The diagram above shows the processing of an order from investment decision down to the execution of a trade. In this example, the process begins with an analyst’s idea that leads to a decision to trade. The idea is assessed and approved by the portfolio manager who generates an instruction to buy or sell a certain quantity of asset ‘abc’. The order is then passed on to a trader whose job it is to decide the best approach/broker to use.

Direct-Market access (DMA) represents the client’s ability to access brokers order routing infrastructure, allowing them to issue their orders almost directly to the exchanges. Sponsored access is a step up from DMA, these tend to be ultra low latency, direct connections to the market. In this situation, the client uses their own infrastructure but with the broker’s trading identifier.  Sponsored access is (predominantly) used by clients exploiting high-frequency trading strategies.

Algorithmic trading refers to trade execution strategies that are typically used by fund managers to buy or sell large amounts of assets. They aim to minimise the cost of these transactions under certain risk and timing constraints. Such systems follow preset rules in determining how to execute each order. People often think of these systems as buying low and selling high – making investment decisions – but this is not the case.  Algorithmic trading systems are offered by many brokers and simply execute the orders that they are given. Their job is to get a good price (as compared to various benchmarks) and minimise the impact of trading. This is done by slicing orders and dynamically reacting to market events.

Of course there are algorithms that deal with investment decision making and this is where automated trading comes in.
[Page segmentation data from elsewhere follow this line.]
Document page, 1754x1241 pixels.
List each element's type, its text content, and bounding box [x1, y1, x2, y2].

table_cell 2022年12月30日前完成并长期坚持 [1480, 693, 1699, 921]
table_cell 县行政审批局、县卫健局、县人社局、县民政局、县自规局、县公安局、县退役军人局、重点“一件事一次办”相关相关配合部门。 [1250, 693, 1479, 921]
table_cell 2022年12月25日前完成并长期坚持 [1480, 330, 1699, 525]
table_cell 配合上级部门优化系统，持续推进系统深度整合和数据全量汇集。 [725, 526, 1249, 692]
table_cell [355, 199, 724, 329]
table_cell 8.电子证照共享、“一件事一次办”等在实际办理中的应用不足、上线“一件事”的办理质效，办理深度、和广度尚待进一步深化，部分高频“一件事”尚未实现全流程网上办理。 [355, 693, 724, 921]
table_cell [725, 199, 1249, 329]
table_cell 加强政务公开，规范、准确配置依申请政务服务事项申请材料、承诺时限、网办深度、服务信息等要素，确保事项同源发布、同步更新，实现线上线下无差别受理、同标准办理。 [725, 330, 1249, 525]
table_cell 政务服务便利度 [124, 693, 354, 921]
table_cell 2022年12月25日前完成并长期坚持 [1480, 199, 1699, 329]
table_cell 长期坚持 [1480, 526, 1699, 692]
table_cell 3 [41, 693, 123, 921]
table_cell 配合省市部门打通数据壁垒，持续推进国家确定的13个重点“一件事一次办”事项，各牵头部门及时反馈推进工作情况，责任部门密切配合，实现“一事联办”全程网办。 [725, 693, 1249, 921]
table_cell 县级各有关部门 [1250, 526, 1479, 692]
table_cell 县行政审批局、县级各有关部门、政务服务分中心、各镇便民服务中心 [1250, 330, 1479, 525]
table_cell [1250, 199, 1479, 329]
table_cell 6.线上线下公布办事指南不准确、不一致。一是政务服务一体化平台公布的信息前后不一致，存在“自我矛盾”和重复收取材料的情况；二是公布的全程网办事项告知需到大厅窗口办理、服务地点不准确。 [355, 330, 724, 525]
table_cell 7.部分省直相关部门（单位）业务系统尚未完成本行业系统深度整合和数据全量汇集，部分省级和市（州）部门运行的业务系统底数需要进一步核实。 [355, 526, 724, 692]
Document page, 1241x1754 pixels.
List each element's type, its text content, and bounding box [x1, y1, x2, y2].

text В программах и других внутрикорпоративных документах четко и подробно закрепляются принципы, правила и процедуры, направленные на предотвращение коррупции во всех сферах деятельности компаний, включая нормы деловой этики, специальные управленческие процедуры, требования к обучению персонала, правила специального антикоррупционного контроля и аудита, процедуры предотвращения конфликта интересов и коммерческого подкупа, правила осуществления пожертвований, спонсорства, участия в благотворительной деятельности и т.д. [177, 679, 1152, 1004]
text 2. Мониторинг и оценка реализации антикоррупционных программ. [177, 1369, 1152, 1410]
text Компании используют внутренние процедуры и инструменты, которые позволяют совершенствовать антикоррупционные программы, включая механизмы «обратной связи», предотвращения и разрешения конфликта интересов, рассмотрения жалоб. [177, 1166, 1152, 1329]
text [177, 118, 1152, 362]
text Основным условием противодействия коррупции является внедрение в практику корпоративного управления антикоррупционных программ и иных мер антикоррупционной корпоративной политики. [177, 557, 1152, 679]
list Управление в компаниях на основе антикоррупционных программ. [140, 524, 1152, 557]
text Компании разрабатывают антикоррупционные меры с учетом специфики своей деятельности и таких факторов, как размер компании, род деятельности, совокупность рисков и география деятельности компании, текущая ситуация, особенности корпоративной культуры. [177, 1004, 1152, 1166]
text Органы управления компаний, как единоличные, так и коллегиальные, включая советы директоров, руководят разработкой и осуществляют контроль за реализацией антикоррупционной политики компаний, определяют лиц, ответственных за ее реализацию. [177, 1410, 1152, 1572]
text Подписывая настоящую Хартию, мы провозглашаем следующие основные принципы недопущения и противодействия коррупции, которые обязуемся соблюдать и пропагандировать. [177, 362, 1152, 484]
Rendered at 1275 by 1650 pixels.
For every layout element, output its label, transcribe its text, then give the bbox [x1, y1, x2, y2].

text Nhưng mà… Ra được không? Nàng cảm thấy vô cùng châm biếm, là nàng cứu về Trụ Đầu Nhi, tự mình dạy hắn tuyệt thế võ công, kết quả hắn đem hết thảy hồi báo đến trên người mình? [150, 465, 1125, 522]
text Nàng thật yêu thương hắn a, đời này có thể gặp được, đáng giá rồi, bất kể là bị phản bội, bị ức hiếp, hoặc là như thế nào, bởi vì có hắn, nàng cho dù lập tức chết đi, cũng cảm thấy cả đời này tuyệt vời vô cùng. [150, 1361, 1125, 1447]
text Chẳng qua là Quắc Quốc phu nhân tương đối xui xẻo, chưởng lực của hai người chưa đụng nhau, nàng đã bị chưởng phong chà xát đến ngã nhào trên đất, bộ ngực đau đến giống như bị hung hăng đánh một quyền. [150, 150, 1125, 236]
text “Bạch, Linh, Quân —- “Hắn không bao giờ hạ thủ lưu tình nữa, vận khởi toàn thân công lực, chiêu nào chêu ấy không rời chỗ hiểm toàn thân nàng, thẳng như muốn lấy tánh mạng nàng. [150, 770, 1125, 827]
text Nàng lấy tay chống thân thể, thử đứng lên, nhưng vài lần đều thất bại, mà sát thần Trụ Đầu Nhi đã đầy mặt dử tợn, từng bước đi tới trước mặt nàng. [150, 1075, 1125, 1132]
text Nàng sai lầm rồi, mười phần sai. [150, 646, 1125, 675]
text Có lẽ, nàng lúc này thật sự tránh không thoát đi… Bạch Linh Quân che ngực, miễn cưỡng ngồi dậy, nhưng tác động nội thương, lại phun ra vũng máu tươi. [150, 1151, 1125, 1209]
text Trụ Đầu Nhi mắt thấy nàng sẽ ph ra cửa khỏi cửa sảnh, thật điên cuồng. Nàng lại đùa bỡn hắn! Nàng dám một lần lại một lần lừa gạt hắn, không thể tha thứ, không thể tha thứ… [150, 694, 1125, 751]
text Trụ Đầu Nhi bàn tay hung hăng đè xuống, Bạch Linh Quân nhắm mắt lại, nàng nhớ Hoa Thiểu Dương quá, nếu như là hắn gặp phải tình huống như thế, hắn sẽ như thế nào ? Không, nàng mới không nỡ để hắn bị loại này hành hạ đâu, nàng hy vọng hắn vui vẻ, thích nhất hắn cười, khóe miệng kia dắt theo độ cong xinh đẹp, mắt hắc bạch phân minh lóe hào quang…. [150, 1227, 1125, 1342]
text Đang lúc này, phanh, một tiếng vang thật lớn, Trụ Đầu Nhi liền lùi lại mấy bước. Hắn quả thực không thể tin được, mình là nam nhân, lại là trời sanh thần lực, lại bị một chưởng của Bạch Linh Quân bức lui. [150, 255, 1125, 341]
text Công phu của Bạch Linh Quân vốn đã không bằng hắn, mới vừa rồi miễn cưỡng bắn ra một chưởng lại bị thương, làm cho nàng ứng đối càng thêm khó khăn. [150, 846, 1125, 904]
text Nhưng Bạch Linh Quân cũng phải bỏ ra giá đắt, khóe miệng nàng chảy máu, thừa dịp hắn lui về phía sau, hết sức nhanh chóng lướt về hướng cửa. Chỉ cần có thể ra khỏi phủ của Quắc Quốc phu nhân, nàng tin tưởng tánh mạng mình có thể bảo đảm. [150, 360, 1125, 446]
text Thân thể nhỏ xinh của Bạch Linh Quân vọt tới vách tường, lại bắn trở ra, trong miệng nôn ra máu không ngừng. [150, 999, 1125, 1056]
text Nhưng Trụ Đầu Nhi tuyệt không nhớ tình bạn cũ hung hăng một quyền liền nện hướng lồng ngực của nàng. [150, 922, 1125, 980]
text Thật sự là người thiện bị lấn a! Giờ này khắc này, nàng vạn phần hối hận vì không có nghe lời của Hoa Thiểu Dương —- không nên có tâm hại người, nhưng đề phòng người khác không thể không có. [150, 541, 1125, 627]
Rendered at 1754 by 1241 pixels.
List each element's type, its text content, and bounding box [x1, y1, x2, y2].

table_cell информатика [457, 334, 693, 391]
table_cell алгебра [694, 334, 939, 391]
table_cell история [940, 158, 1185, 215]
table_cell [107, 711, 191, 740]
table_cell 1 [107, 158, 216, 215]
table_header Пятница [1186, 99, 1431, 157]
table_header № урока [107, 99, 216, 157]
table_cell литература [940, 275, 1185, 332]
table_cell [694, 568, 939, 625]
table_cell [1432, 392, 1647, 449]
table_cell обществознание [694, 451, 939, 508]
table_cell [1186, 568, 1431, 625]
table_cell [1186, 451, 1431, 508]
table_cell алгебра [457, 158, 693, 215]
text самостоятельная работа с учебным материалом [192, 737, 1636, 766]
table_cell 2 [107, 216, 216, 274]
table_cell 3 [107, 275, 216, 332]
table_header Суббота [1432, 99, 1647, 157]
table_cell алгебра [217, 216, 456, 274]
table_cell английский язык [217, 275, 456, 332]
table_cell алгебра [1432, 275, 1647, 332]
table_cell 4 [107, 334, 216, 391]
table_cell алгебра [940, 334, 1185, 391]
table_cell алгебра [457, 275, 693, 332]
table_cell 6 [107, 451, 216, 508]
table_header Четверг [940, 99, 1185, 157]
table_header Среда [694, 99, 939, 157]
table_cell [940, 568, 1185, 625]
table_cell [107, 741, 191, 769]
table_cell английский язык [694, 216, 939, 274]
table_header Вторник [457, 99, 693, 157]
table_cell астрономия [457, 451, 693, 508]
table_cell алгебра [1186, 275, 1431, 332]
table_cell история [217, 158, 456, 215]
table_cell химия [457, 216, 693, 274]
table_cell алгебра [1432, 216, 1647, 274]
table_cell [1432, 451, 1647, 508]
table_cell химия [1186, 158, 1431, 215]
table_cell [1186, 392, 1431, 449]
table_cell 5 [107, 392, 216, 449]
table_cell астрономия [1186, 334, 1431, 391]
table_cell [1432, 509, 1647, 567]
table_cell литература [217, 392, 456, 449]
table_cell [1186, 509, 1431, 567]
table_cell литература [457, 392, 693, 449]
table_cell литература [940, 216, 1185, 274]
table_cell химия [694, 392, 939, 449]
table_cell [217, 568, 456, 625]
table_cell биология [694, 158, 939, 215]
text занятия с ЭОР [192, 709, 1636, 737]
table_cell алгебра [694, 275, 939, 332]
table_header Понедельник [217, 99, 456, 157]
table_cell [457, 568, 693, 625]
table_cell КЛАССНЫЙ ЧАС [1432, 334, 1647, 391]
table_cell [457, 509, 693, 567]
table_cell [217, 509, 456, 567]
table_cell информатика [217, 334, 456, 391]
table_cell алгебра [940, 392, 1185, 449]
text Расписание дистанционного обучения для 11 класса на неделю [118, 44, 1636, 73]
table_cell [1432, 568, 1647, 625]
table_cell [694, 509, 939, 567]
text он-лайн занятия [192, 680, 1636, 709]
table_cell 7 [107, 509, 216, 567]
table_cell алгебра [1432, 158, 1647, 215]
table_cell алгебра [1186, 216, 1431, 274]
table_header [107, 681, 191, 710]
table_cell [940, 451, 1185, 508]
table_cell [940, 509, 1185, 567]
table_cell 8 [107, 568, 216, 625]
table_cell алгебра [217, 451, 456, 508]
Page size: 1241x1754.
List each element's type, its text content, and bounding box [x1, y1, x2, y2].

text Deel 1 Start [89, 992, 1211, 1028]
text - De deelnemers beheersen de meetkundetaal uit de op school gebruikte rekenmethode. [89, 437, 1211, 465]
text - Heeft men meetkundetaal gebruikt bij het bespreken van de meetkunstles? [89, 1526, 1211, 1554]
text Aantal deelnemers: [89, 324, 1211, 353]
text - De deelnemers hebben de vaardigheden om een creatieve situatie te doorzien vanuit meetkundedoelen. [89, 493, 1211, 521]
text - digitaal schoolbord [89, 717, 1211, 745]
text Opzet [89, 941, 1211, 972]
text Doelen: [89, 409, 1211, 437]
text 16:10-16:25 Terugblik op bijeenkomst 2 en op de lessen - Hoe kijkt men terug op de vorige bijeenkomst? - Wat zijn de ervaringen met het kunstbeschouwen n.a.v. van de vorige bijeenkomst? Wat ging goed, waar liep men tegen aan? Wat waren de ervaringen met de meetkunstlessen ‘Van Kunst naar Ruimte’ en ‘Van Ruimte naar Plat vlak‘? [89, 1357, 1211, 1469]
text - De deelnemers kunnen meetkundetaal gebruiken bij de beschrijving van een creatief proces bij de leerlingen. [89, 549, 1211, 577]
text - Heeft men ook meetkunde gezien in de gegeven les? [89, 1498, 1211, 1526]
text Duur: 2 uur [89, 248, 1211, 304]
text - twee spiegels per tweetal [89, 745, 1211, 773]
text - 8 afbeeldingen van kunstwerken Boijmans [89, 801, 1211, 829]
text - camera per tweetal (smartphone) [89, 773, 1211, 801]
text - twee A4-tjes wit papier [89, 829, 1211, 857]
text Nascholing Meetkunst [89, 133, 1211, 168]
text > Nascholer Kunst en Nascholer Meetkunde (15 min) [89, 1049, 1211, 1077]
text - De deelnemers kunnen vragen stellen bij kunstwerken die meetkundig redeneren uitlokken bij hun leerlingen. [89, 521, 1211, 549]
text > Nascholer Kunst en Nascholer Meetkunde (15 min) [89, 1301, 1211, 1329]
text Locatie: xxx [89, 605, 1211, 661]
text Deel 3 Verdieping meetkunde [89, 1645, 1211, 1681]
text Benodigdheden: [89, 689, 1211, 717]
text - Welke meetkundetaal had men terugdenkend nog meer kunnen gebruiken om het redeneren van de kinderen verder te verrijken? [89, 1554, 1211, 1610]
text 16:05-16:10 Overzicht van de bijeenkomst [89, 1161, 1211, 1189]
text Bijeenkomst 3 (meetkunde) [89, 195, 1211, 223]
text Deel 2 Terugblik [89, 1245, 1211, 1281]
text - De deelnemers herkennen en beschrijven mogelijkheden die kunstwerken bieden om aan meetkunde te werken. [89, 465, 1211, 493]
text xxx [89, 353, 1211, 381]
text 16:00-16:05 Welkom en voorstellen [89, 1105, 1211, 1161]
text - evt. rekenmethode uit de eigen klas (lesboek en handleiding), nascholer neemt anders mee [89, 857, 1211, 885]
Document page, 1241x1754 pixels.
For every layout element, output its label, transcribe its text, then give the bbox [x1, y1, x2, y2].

Automated trading, often confused with algorithmic trading, is the complete automation of the quantitative trading process. Thus, automated trading must encapsulate: quantitative modelling and indicator tracking to determine trade initiation and closeout; monitoring of portfolio risk; as well as algorithmic trading. This type of trading tends to be done by quantitative hedge funds that use propriety execution algorithms and trade via DMA or sponsored access.

High-frequency trading (HFT) is a subset of automated trading. Here, opportunities are sought and taken advantage of on very small timescales from milliseconds up to hours. Some high-frequency strategies adopt a market maker type role, attempting to keep a relatively neutral position and proving liquidity (most of the time) while taking advantage of any price discrepancies. Other strategies invoke methods from time series analysis, machine learning and artificial intelligence to predict movements and isolate trends among the masses of data. Specifics of the strategy aside, for HFT, monitoring the overall inventory risk and incorporating this information into pricing/trading decisions is always vital.

See, it’s simple!!

Just remember, algorithmic trading should have been called “algorithmic execution”; automated trading does what it says on the tin; and HFT is a specific type of ultra-fast automated trading.